(Records for processing):
#####
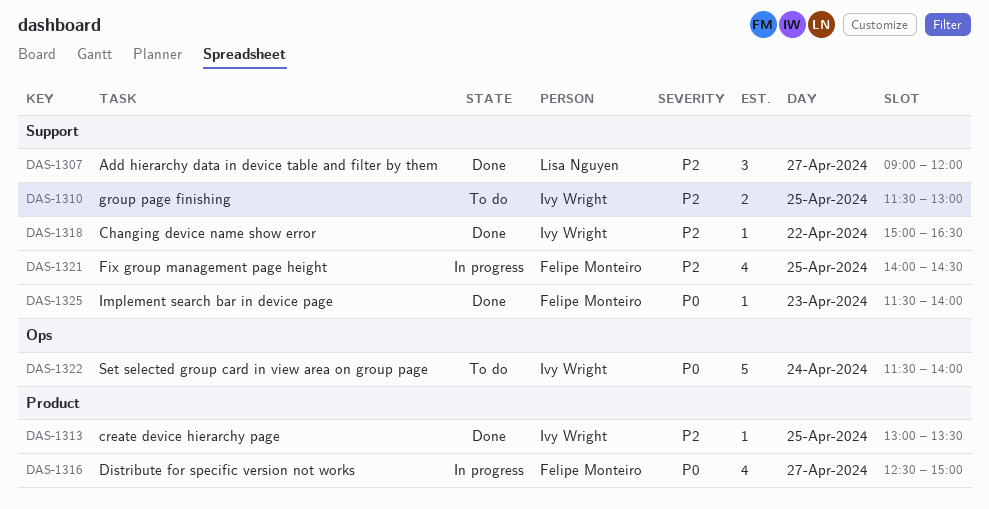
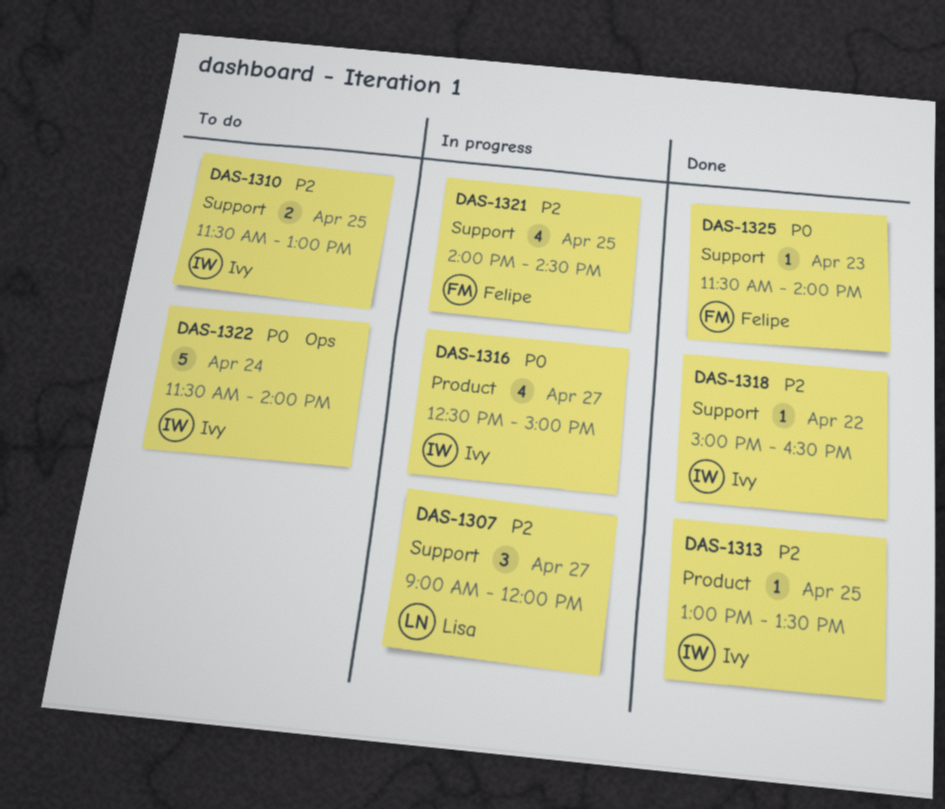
DAS-1307, status: Done -> In progress
DAS-1316, owner: Felipe Monteiro -> Ivy Wright

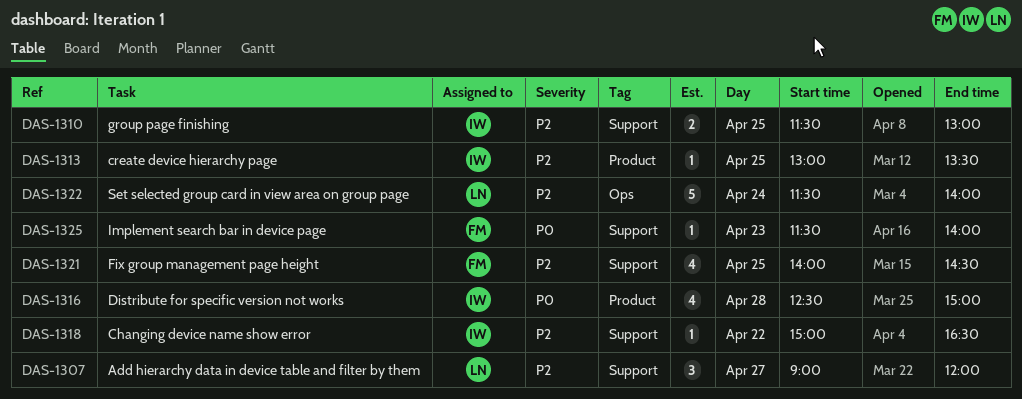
DAS-1316, day: Apr 27 -> Apr 28
DAS-1322, owner: Ivy -> Lisa
DAS-1322, priority: P0 -> P2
#####
(Problem statement): Return the full listing exactly as it appears above, without its pictures.

(Task output):
DAS-1307, status: Done -> In progress
DAS-1316, owner: Felipe Monteiro -> Ivy Wright

DAS-1316, day: Apr 27 -> Apr 28
DAS-1322, owner: Ivy -> Lisa
DAS-1322, priority: P0 -> P2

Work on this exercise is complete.